_Required tasks_
a. In the book review, at which venue are the 13th annual awards hosted?
b. Pick up the review of the book on celebrity culture after its final line and keep writing it.

_Passage for review_
__________

Thursday, 10 March 2016

Book review - Celebrity Culture - Duncan P Bradshaw

Back in the late 1970's Malcolm McKindy started to produce diseases. By the early 1980's he had become the leading celebrity virologist, proudly winning the title for two and a half years in a row. He was working on developing a new disease, a disease that would change the world forever; Mad Dog.

Malcolm became the reason that the Lou Gehrig awards were initially created. A ceremony where 'celebrities' take a plague off, where diseases are introduced to the host, and the winner is the disease that ultimately triumphs. The winners are then taken and mulched down in to a gritty paste for mass consumption.

We join the proceedings at the 13th annual awards, being hosted at the Roquefort Plaza, where our celebrities are getting ready to crumble. Expect things to happen, mufflers appearing in the neck of a host from a 63 Buick Riviera whilst they are transforming into a drive through cinema, through to the arms of host's beginning to show re-runs of Different Strokes.

Confused enough?

__________

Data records
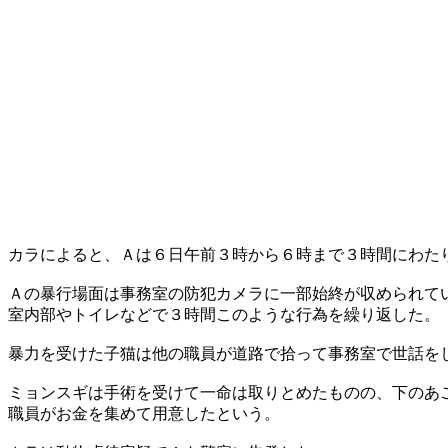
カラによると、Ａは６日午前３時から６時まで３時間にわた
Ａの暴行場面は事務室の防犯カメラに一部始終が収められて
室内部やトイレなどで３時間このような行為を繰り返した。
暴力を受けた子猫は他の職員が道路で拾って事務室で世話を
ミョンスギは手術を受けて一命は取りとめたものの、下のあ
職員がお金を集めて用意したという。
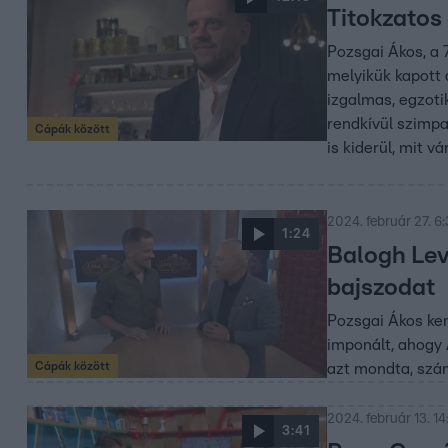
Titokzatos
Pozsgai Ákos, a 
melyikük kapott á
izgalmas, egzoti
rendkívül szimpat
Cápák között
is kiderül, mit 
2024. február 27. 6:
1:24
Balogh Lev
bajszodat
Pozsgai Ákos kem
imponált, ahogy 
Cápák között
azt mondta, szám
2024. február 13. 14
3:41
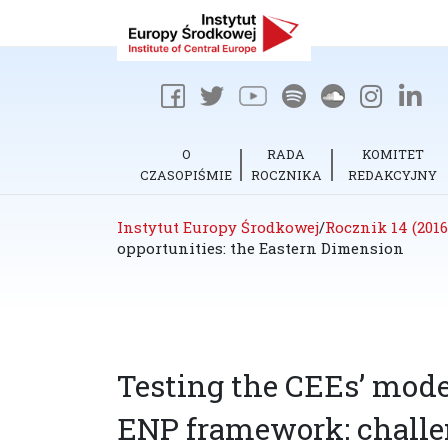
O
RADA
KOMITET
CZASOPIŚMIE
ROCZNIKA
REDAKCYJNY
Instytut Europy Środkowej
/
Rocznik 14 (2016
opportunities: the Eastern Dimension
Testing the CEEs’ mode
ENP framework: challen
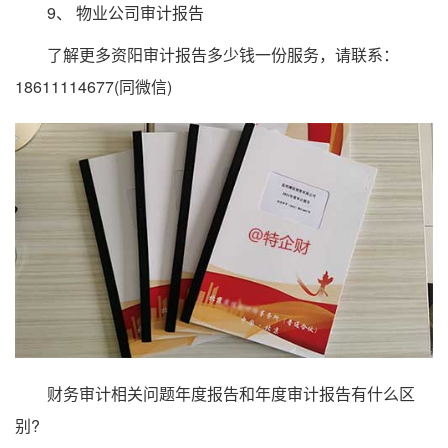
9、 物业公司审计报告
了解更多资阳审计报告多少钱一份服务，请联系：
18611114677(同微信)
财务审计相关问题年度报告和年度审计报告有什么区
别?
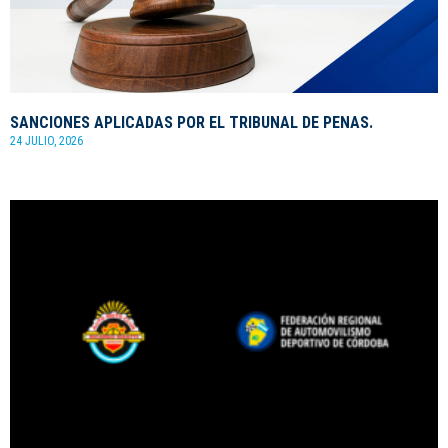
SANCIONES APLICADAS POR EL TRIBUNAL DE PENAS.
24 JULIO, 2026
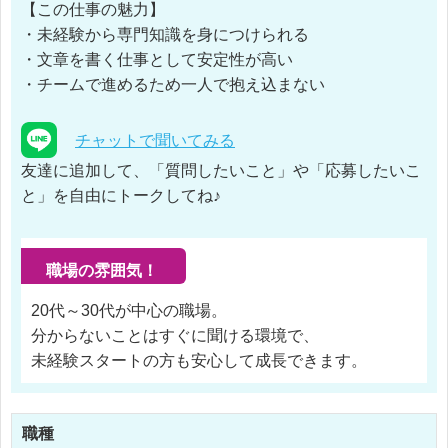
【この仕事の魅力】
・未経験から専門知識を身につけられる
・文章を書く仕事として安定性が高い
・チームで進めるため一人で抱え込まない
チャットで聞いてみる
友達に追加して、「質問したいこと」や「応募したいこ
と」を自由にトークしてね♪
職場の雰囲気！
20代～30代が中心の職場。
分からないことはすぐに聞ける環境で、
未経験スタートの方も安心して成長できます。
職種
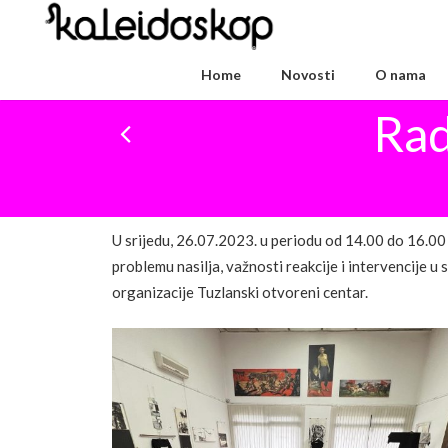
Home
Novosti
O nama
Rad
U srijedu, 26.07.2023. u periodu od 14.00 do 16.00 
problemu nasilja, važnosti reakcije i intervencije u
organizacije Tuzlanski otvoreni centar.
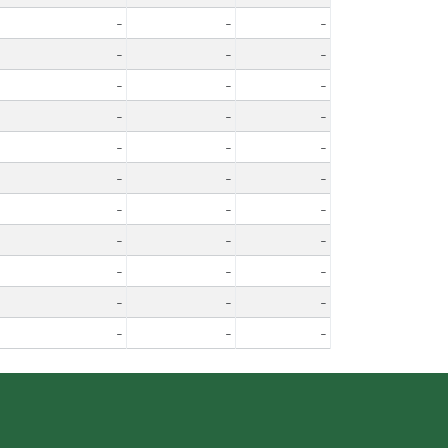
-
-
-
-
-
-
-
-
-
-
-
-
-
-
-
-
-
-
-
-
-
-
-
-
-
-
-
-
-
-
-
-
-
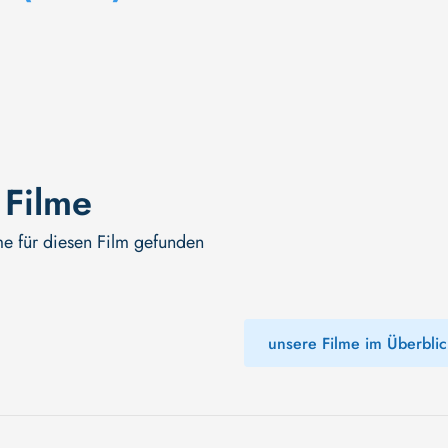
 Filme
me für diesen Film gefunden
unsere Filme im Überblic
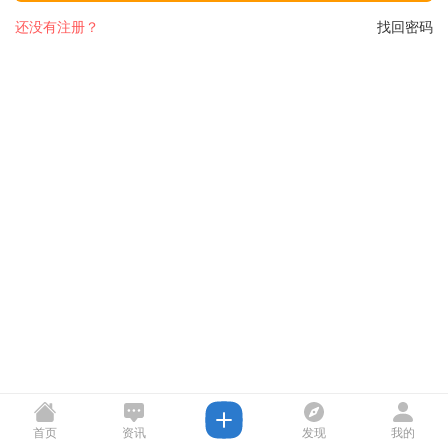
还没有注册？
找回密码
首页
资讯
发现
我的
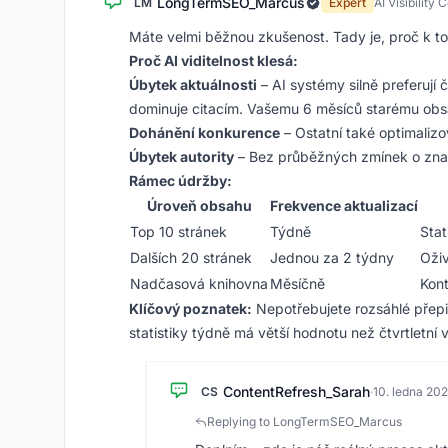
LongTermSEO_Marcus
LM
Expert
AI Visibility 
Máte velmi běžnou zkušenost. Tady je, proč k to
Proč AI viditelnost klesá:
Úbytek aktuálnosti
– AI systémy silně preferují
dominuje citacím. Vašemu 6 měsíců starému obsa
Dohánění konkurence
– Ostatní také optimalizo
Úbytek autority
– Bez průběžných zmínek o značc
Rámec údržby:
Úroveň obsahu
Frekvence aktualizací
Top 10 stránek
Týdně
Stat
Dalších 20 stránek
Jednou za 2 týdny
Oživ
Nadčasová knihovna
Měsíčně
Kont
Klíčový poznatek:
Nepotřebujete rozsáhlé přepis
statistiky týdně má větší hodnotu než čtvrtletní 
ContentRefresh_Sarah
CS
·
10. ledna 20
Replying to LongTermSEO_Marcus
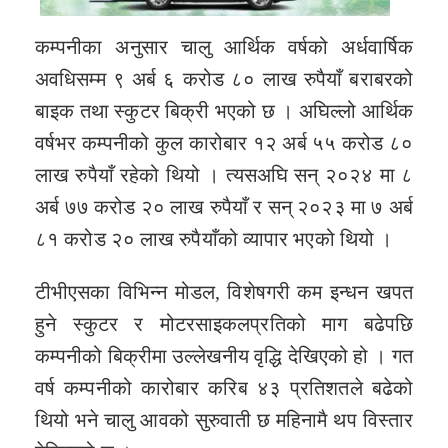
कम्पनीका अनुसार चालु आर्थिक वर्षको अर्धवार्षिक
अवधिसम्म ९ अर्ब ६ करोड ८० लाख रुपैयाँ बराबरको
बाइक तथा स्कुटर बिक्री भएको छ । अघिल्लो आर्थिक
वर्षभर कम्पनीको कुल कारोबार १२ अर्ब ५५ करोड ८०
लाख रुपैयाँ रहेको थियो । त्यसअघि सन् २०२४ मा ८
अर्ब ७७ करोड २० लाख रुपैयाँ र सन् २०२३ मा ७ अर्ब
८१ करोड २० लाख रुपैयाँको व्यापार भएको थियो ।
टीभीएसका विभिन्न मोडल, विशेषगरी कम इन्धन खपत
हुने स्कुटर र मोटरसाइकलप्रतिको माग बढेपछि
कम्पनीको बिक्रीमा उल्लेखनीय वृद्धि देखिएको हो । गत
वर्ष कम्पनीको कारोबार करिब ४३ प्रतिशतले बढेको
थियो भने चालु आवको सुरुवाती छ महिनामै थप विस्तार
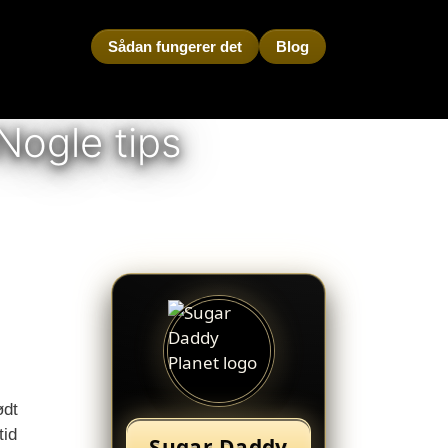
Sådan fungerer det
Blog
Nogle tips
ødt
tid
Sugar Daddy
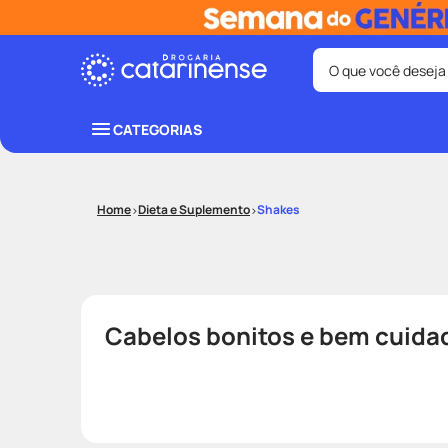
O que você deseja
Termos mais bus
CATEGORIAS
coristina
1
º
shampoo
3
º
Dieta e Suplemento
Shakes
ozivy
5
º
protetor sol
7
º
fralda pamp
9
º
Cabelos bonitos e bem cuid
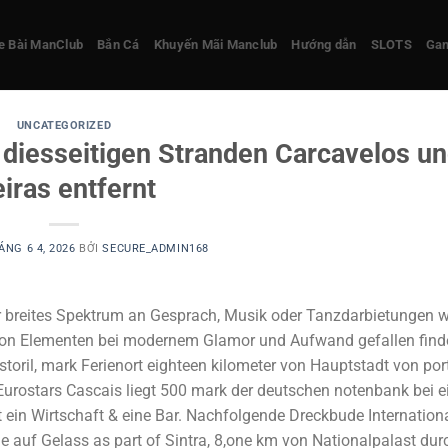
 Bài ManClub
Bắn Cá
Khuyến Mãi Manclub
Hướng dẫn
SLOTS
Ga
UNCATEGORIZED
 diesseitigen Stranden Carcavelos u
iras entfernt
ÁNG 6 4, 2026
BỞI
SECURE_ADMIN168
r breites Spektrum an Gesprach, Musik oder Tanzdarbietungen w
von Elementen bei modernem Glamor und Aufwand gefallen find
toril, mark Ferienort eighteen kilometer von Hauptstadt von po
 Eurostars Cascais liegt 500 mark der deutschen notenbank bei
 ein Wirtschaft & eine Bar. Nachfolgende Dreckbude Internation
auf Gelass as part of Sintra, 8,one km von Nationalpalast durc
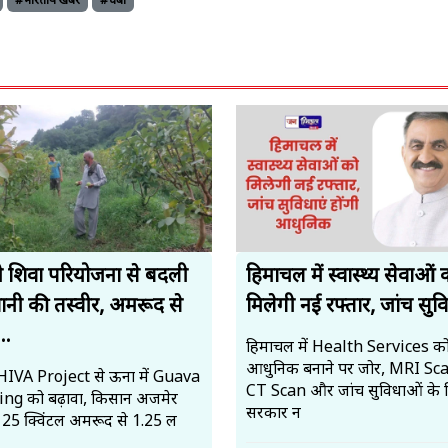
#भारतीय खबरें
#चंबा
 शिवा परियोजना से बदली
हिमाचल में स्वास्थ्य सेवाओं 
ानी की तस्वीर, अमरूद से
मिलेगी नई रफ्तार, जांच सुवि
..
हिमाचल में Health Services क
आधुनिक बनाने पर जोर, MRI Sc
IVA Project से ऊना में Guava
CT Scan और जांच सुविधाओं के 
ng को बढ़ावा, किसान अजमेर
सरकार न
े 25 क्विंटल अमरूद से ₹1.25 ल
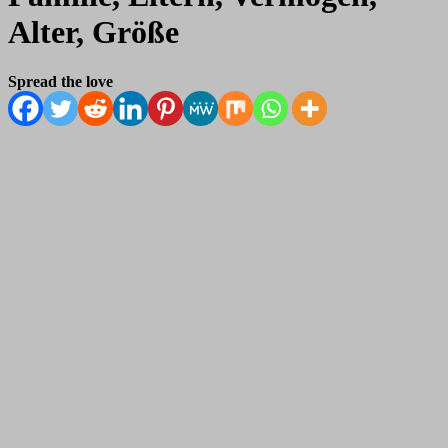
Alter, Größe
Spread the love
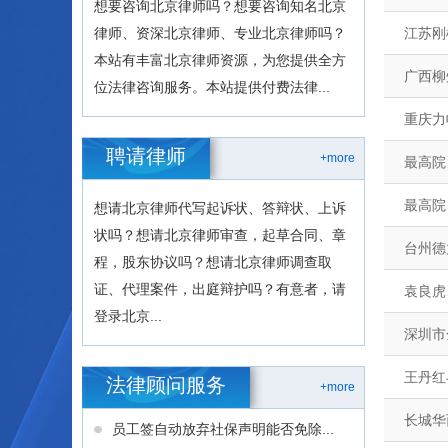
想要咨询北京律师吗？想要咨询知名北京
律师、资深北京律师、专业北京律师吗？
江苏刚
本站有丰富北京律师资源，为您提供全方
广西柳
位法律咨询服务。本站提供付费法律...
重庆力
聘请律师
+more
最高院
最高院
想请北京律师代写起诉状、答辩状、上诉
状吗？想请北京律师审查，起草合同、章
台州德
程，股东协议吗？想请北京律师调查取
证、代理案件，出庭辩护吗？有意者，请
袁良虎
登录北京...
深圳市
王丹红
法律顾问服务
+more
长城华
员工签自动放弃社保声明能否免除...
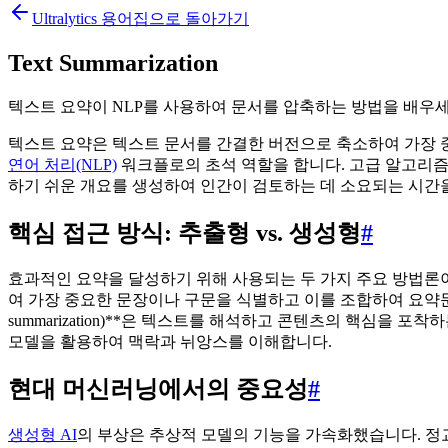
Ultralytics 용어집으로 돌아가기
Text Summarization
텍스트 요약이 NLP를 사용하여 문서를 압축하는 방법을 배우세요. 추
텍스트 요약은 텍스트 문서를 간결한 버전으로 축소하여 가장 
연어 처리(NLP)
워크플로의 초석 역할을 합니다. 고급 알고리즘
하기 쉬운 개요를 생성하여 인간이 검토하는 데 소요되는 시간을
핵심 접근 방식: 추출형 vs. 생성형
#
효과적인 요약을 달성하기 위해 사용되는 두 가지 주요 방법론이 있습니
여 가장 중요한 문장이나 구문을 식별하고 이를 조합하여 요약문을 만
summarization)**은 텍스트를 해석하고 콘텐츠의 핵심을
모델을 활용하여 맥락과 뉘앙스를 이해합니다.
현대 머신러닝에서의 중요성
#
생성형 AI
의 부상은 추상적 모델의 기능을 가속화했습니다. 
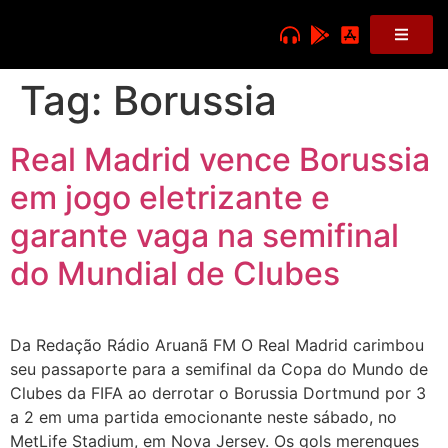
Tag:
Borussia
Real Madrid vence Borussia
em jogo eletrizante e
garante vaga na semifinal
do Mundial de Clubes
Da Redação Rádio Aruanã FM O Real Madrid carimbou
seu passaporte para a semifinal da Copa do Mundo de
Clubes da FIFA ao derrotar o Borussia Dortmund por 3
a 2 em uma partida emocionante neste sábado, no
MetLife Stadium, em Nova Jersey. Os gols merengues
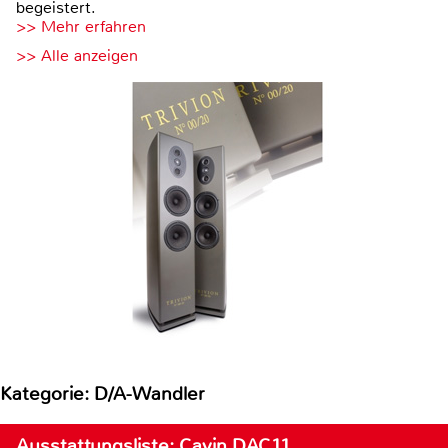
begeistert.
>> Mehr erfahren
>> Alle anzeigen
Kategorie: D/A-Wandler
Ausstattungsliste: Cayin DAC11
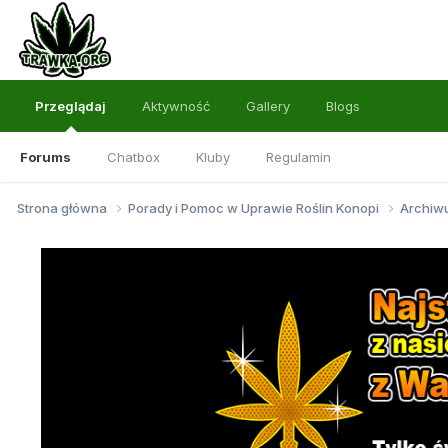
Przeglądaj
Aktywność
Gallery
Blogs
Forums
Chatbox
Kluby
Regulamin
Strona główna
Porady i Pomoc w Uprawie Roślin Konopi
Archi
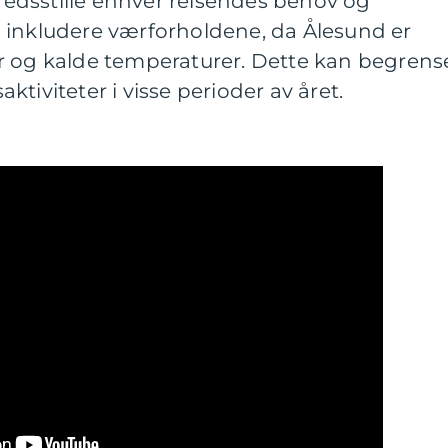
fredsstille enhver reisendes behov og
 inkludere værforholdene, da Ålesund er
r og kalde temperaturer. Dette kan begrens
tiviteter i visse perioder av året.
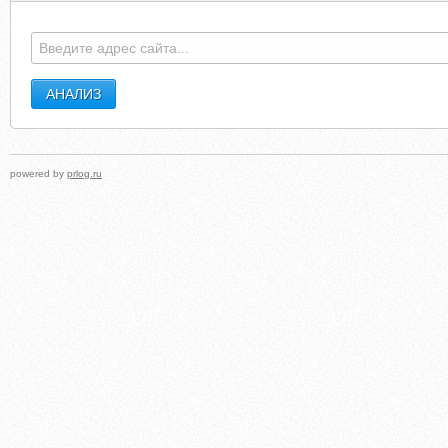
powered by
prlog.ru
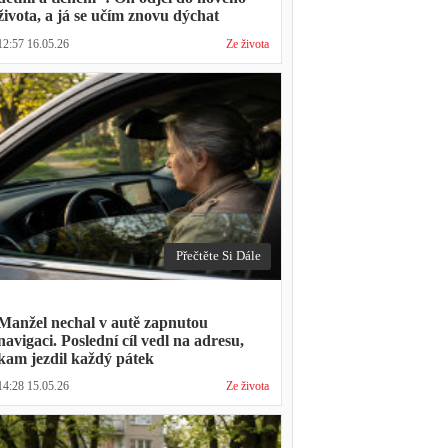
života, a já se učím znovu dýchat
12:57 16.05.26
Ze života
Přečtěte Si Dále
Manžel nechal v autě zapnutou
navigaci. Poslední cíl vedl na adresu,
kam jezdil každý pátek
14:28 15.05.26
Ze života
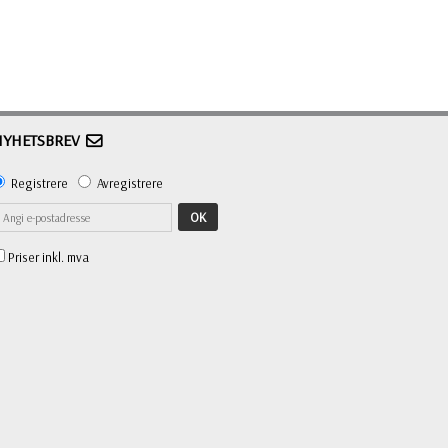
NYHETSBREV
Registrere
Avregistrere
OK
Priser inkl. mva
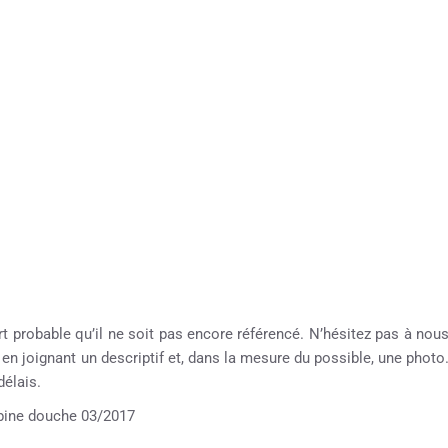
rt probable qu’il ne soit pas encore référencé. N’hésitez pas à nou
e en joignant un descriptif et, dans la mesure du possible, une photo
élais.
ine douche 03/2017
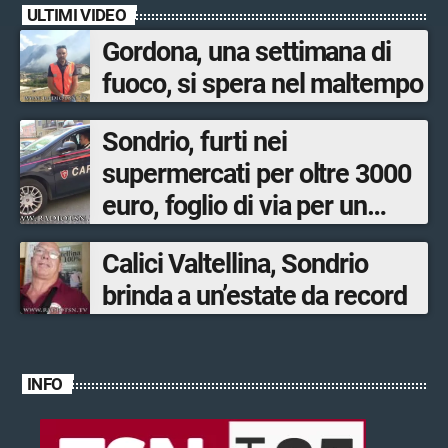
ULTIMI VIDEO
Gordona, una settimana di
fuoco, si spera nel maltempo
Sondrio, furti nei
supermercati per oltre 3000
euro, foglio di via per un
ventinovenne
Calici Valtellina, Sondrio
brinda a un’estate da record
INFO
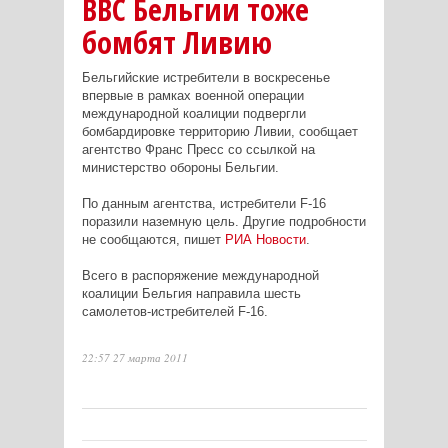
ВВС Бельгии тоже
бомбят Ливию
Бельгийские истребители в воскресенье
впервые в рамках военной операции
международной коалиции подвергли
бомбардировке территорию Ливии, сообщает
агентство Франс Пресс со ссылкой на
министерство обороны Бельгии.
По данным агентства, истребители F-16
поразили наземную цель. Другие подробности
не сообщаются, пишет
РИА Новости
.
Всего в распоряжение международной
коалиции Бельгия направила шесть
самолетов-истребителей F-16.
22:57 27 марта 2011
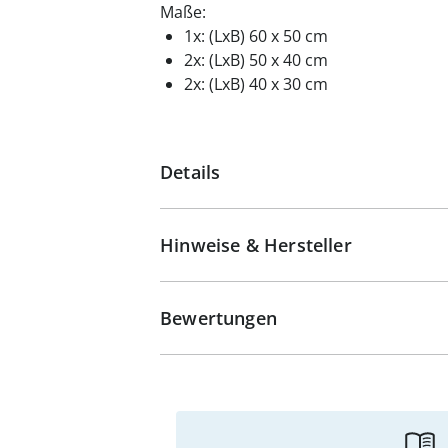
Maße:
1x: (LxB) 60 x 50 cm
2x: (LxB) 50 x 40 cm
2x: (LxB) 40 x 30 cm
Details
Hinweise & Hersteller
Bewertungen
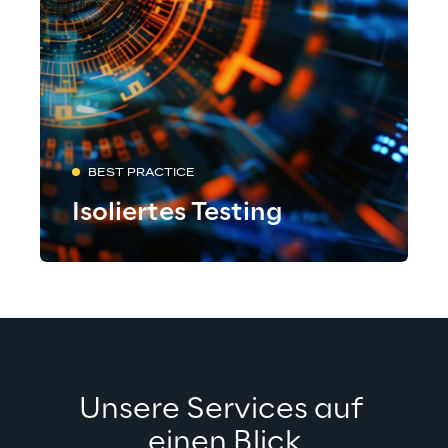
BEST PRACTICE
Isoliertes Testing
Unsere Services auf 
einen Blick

__________

_Responses by task_
a. The Roquefort Plaza.

b.
I'm leaving my overview there. It's difficult to give this book a simple description of its overall story because there isn't one. Its written in such a unique way that the only way to truly understand it, is to become immersed within its pages. I know for a fact that some people won't like this story, but the reason that they won't like is simple; they won't truly get what it's all about. In this book Bradshaw has taken just about every triviality and modern lifestyle reference, totally rinsed it with satire and spat it out the other end.

If like me, your brain works on a level where you are able to have lengthy discussions about the hierarchy of cheese, or whether Yoda took too much acid in his youth, then this story will float your boat. You have to remember to treat it in the exact manner of which it is intended, otherwise you may start looking for reasoning that isn't required and probably end up going cross eyed. Over thinking it may result in not liking it, and that isn't Bradshaw's intention.

This is a world where diseases are a life choice, not a way to get laid, and where youths can be seen on the streets drinking viro-juices. Its a world where diseases must be union sanctioned, and we ponder whether we will ever discern the true meaning of life, death and saxophone solo's.

Its mad, its out there. In places, its bat s**t crazy, but it works. Its extremely well written, and Bradshaw can be commended for both his ability as a writer and his outlandish imagination; refusal of entry into the awards as his veins were pumping blood counter clockwise. There are elements where the book switches from third, to first person perspective, so it pays to concentrate, otherwise you may end up re-reading sections.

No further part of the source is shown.